§ Your objective:
The pictures are to be omitted when the entries are reproduced exactly.

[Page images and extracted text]
= = = = = = =

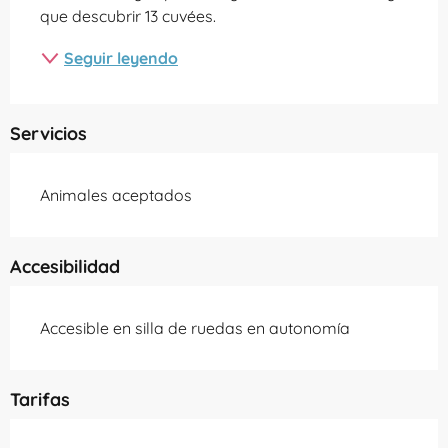
que descubrir 13 cuvées.
Seguir leyendo
Servicios
Animales aceptados
Accesibilidad
Accesible en silla de ruedas en autonomía
Tarifas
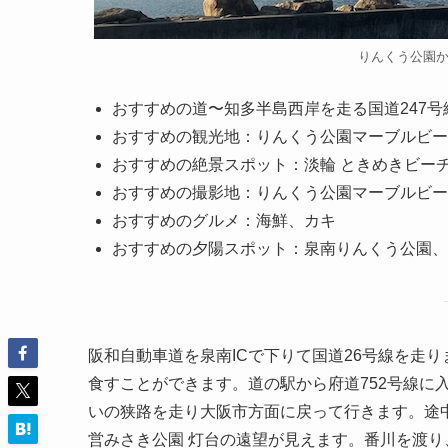
りんくう公園
おすすめの道〜知多半島西岸を走る国道247号
おすすめの観光地：りんくう公園マーブルビーチの
おすすめの絶景スポット：淡輪 ときめきビー
おすすめの撮影地：りんくう公園マーブルビー
おすすめのグルメ：海鮮、カキ
おすすめの夕陽スポット：泉南りんくう公園、
阪和自動車道を泉南ICで下りて国道26号線を走
食すことができます。道の駅から府道752号線に
いの狭路を走り大阪市方面に戻って行きます。途
営みさき公園 灯台の遠望が見えます。番川を渡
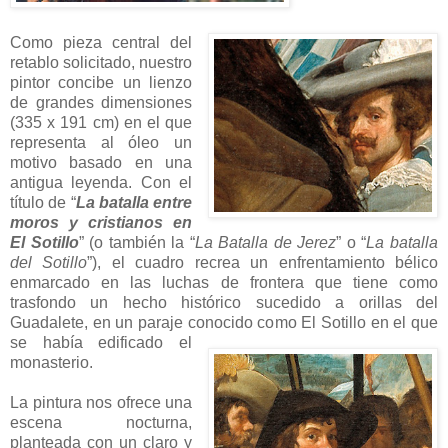
Como pieza central del
retablo solicitado, nuestro
pintor concibe un lienzo
de grandes dimensiones
(335 x 191 cm) en el que
representa al óleo un
motivo basado en una
antigua leyenda. Con el
título de “
La batalla entre
moros y cristianos en
El Sotillo
” (o también la “
La Batalla de Jerez
” o “
La batalla
del Sotillo
”), el cuadro recrea un enfrentamiento bélico
enmarcado en las luchas de frontera que tiene como
trasfondo un hecho histórico sucedido a orillas del
Guadalete, en un paraje conocido como El Sotillo
en el que
se había edificado el
monasterio.
La pintura nos ofrece una
escena nocturna,
planteada con un claro y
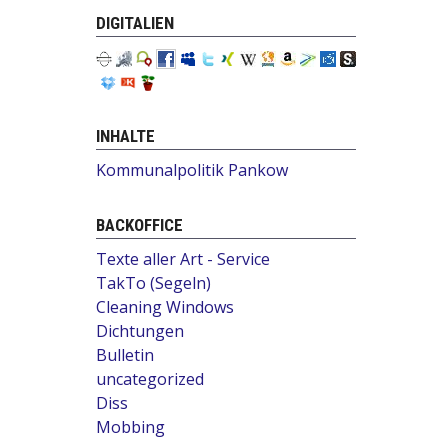
DIGITALIEN
INHALTE
Kommunalpolitik Pankow
BACKOFFICE
Texte aller Art - Service
TakTo (Segeln)
Cleaning Windows
Dichtungen
Bulletin
uncategorized
Diss
Mobbing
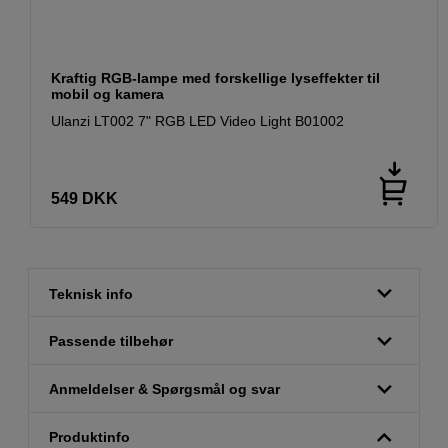
Kraftig RGB-lampe med forskellige lyseffekter til
mobil og kamera
Ulanzi LT002 7" RGB LED Video Light B01002
549
DKK
Teknisk info
Passende tilbehør
Anmeldelser & Spørgsmål og svar
Produktinfo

= = = = = = =

§ Exercise response:
que descubrir 13 cuvées.
Seguir leyendo
Servicios
Animales aceptados
Accesibilidad
Accesible en silla de ruedas en autonomía
Tarifas
りんくう公園
おすすめの道〜知多半島西岸を走る国道247号
おすすめの観光地：りんくう公園マーブルビーチの
おすすめの絶景スポット：淡輪 ときめきビー
おすすめの撮影地：りんくう公園マーブルビー
おすすめのグルメ：海鮮、カキ
おすすめの夕陽スポット：泉南りんくう公園、
阪和自動車道を泉南ICで下りて国道26号線を走
食すことができます。道の駅から府道752号線に
いの狭路を走り大阪市方面に戻って行きます。途
営みさき公園 灯台の遠望が見えます。番川を渡
Como pieza central del
retablo solicitado, nuestro
pintor concibe un lienzo
de grandes dimensiones
(335 x 191 cm) en el que
representa al óleo un
motivo basado en una
antigua leyenda. Con el
título de “
La batalla entre
moros y cristianos en
El Sotillo
” (o también la “
La Batalla de Jerez
” o “
La batalla
del Sotillo
”), el cuadro recrea un enfrentamiento bélico
enmarcado en las luchas de frontera que tiene como
trasfondo un hecho histórico sucedido a orillas del
Guadalete, en un paraje conocido como El Sotillo
en el que
se había edificado el
monasterio.
La pintura nos ofrece una
escena nocturna,
planteada con un claro y
DIGITALIEN
INHALTE
Kommunalpolitik Pankow
BACKOFFICE
Texte aller Art - Service
TakTo (Segeln)
Cleaning Windows
Dichtungen
Bulletin
uncategorized
Diss
Mobbing
Kraftig RGB-lampe med forskellige lyseffekter til
mobil og kamera
Ulanzi LT002 7" RGB LED Video Light B01002
549
DKK
Teknisk info
Passende tilbehør
Anmeldelser & Spørgsmål og svar
Produktinfo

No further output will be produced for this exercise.